CRN: I didn't realize it was that high.

Bova: No comment. And the good news is, it is that high. We have momentum in the channel. It's just a matter of harnessing that momentum and building upon it and really starting to identify ways that we can simplify resellers' ability to do business with us. We [need to] become a trusted alternative out there in the marketplace.

CRN: How is the acquisition of eMachines going to affect the channel? I ask because eMachines has always sold direct to retail or on-line, and in some spaces may even be bigger than Gateway. Does that bring in an element that makes it more difficult to work with the channel?

Bova: I don't believe so. EMachines is definitely positioned as a retail brand. And it's very focused in that sub-$700 price range on the consumer side. ... [Changes resulting from the acquisition] will give benefits to the channel. You've got quality that's improving. With the synergies of using the same chassis, you've got cost savings which can allow partners to make more revenue or margin from us.

Currently, our program delivers between 9 [percent] and 12 percent margins to our partners, which is aggressive"probably more lucrative than others out there. That's off of retail.

We need to focus on not only raising brand awareness in the channel, but also on educating the channel on what kinds of products and services we have to offer. ... Our networking products are really solid. Our storage products on the high-end; we partner with Hitachi [Data Systems]. The services that we deliver behind the scenes we partner with [IBM Global Services]. And some of our break-fix services as well. And on our server products, we're completely "Intel inside." So we partner closely with Intel on our products and designs.

When we start talking about those kind of things, people are, like, 'We didn't know your storage products are Hitachi on the high end.' We've also gotten into a place where we can find the right price point and the right value for the products. You can get storage products that are 3 terabytes for under $10,000. It's a really a great price point, a solid product, and it fits the needs of a medium business. And it's just not known in the channel, the depth and breadth of our product line.

We can give an end-to-end solution. We can go from the desktop all the way back. There's really a great opportunity to expand the awareness outside of desktops and notebooks for Gateway.

CRN: Have you met with channel partners yet?

Bova: I have. And what's really great about Gateway's channel partners, I must say, and it's unusual for me to hear, is you've got some people who literally say to me, 'I'm 100 percent exclusive to Gateway' or 'I've been a partner with Gateway seven years and I'm loyal to you' and 'I really want you to succeed. ..." And they're committed to being here for the long haul.

-*-

**What the task requires**
Answer these questions about the Gateway channel interview.
1. What price range is eMachines focused on for consumers?
2. What margins does Gateway's program deliver to its partners?
3. Which company does Gateway partner with for its high-end storage products?

-*-

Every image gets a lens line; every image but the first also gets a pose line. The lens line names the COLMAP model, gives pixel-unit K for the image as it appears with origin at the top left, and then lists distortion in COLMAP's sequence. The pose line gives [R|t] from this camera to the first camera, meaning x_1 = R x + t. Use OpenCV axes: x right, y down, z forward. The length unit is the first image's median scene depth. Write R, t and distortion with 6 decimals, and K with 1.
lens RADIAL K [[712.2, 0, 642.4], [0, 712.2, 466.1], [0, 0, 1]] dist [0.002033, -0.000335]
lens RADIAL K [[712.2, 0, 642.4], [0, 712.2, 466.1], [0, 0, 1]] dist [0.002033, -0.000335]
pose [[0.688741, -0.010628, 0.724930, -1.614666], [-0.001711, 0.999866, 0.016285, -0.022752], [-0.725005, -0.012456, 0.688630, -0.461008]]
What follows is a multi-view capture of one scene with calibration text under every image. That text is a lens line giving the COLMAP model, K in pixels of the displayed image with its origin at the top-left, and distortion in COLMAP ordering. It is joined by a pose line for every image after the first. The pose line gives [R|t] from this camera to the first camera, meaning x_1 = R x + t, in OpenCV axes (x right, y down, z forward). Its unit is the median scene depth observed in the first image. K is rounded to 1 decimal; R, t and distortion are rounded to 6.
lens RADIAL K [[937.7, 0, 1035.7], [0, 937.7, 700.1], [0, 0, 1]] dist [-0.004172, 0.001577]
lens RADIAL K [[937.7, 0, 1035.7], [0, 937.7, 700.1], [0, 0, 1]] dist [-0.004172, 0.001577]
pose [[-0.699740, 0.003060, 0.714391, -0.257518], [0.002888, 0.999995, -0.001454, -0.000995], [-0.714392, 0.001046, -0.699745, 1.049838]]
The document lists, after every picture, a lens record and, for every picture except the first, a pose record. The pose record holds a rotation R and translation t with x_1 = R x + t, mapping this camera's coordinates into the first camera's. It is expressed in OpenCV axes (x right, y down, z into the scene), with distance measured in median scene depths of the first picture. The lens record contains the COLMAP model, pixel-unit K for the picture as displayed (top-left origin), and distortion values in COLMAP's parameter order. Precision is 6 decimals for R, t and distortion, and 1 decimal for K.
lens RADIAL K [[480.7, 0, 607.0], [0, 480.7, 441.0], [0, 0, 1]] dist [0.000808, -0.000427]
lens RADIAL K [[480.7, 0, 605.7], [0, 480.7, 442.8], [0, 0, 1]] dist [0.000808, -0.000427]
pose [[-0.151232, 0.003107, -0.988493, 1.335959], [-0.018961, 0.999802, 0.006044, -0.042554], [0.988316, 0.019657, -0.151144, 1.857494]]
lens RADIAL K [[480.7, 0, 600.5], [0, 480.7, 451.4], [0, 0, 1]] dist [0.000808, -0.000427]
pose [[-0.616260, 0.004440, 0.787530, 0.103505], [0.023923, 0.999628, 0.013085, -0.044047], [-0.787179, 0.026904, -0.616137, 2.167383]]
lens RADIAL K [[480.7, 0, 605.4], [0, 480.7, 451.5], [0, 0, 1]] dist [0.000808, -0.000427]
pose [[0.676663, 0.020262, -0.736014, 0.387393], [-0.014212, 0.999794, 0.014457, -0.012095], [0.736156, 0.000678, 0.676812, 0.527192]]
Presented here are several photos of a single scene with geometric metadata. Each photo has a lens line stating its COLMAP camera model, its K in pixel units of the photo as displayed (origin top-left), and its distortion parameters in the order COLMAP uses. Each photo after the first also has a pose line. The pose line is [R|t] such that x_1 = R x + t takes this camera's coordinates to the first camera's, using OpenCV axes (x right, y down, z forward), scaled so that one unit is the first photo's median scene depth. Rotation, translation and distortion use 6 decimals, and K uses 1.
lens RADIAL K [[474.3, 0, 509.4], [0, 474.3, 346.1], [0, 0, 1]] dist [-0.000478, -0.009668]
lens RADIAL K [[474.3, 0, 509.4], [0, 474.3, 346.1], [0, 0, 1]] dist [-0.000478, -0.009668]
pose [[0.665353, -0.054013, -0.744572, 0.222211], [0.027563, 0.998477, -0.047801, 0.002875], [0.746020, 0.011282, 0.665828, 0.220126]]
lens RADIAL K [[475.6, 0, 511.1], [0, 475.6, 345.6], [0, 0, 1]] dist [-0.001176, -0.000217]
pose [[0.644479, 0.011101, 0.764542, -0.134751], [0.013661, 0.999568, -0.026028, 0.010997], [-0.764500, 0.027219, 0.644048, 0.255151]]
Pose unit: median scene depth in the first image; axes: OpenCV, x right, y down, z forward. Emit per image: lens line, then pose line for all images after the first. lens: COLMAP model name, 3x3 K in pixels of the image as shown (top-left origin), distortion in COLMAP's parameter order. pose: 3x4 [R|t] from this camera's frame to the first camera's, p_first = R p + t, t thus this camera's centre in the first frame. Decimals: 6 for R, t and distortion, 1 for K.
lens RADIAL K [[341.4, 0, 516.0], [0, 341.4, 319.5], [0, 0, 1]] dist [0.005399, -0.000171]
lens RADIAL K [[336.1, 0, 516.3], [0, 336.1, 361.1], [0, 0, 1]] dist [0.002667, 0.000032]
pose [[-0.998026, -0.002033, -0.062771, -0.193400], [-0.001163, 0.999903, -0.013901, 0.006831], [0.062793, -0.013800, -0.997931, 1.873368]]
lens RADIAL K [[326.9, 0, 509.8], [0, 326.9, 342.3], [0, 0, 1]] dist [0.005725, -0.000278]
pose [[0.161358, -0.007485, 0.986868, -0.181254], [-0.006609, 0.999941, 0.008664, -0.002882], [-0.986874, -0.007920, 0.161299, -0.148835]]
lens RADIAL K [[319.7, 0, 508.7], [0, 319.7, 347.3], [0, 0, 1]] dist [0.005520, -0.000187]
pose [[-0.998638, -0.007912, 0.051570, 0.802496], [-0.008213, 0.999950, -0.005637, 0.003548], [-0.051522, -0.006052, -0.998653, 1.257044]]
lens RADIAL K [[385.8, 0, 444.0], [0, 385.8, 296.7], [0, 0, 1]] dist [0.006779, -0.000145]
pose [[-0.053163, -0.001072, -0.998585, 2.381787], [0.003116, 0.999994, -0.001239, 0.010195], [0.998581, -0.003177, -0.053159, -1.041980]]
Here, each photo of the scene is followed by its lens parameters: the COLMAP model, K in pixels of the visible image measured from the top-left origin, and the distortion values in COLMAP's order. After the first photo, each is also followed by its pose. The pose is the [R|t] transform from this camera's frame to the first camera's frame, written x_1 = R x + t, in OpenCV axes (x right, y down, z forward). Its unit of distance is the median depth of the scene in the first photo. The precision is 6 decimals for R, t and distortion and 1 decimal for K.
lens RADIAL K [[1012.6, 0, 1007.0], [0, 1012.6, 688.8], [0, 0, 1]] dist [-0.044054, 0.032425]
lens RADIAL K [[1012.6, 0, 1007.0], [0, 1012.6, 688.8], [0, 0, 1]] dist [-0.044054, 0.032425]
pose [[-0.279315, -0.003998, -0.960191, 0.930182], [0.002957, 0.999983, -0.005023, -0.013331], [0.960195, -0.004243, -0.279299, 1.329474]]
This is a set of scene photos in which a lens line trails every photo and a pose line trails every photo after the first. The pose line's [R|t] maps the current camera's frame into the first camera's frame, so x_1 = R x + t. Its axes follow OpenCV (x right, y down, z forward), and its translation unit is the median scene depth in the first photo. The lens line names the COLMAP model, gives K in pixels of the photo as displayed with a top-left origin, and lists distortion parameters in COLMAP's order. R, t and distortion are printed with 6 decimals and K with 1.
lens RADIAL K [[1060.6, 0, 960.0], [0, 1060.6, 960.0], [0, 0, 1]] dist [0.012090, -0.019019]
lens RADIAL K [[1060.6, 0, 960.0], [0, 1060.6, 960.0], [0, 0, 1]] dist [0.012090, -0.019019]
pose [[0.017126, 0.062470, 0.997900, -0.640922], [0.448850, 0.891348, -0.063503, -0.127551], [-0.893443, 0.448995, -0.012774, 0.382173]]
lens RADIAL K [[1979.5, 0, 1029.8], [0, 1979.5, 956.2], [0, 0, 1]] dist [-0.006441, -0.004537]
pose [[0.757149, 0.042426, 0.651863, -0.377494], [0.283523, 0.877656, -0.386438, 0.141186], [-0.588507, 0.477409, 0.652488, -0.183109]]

-*-

**Response area**
1. The sub-$700 price range.
2. Between 9 and 12 percent, off of retail.
3. Hitachi Data Systems.